On the other side of the coin, business owners will need to factor in employer contributions from July as it currently stands. Then from 1 October, that’s when the furlough scheme will currently stop.
Self-employment income support
The self-employment income support scheme is also continuing with the fourth SEISS grant, to cover the three-month period for February, March and April.
The downside of the budget is that it is capped again, with the cap at £7,500 and based on 80% of the three-month average trading profits. In addition, the £50k cap on trading profits does remain in place.
Support for self-employed dentists is welcome, but it doesn’t help most dentists who typically earn more than £50k on trading profits.
Government-backed loan scheme
A new government-backed loan scheme will replace the CBILS and bounce back loans.
This is essentially providing lenders with a guarantee of 80% on loans between £25,000 and £10 million. What that effectively does is give the lenders confidence to continue providing finance to UK businesses, including dental practices.
It’s open to all businesses, including those who have been receiving support under the existing COVID loan schemes. It will run from 6 April until the end of the year.
In addition to the changes for businesses, there are several changes to personal tax arrangements that affect everybody. So this is also pertinent to dentists.
- Stamp duty – for those looking to buy a home or move home, the stamp duty holiday is extended and the nil rate band will remain at £500k until the 30 June 2021. This is great for people who are moving home in this timeframe. That means if they are buying a house up to half a million pounds, they can save up to £15,000 on stamp duty. From 1 July 2021, the nil rate band will reduce from half a million down to £250,000, until the 30 September 2021. Before returning to £125,000 on 1 October
- Inheritance tax – the IHT nil rate band will remain frozen until April 2026. So although this gives some certainty to making financial plans, it ultimately means that people will pay more in tax
- Income tax – personal allowances and thresholds will increase in line with inflation in April 2021. But they will then freeze at that level until April 2026
- Capital gains tax – the annual exemption allowance is frozen at £12,300 until April 2026 as well. This means again that people will potentially pay more tax than they were expecting over the next few years
- ISA subscriptions – those people that are looking to save, it’s probably worth mentioning that ISA subscription limits will remain unchanged for the 2021/22 tax year.

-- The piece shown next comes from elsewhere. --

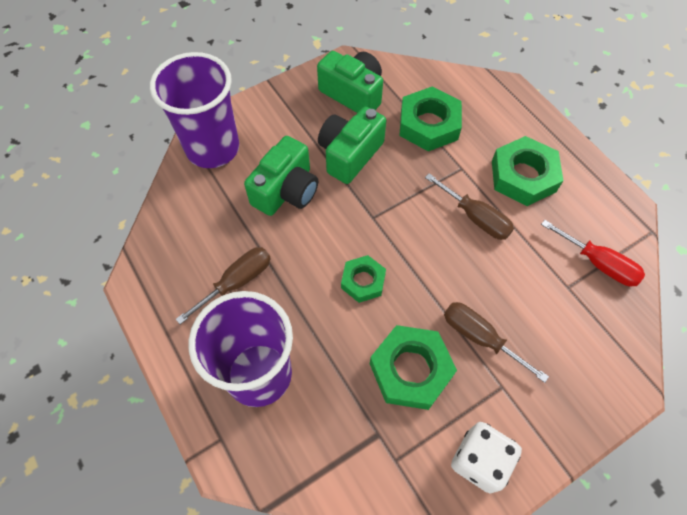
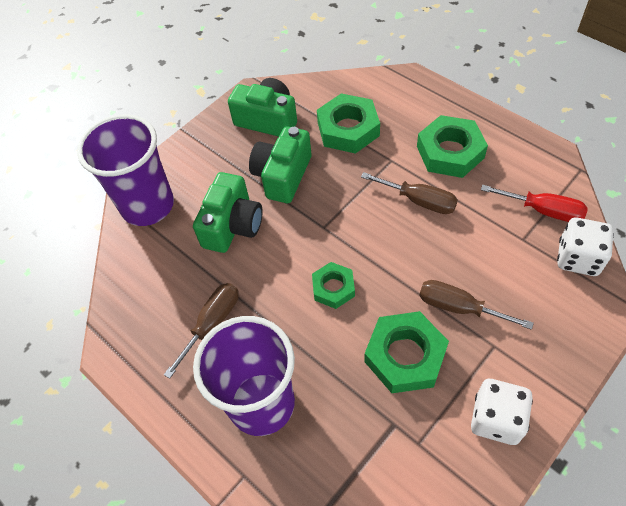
camera: 10 degrees left, 5 degrees down
none -> white dice [557,217,614,276]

The Chancellor has announced that the government will maintain the lifetime allowance at its current level of £1,073,100 until April 2026.
This is very unwelcome for dentists and indeed any high earning individuals. Particularly those who are approaching the end of their careers and are looking forward to retirement by utilising their pensions.
We were previously expecting that the lifetime allowance would continue to increase in line with inflation. This decision now potentially risks discouraging people saving towards their retirement. It creates a much less favourable tax regime for pension savers.
Dentists who are part of the NHS pension scheme should plan carefully. Company schemes are worth a lot more than people imagine, making it much easier to breach this allowance than most believe.
You should approach a dental specialist financial adviser to review your pension planning. Particularly if you are high earning and approaching retirement.
What does the future look like for dentists and dental practices?
There is still a high demand for dentists, particularly at the present time as a result of the pandemic.
Some of the budget changes such as super deduction, the furlough scheme and self-employed support can clearly help some dentists.
Unfortunately, the tax changes relating to corporation tax and the freezing of allowances could potentially create additional financial pressure to some dental surgeries, with similar pressure being felt across the UK.
On this basis, it is possible that some dentists may seek to gain more control over their income and fees. They may therefore make a move towards private dentistry and investigate patient payment plans.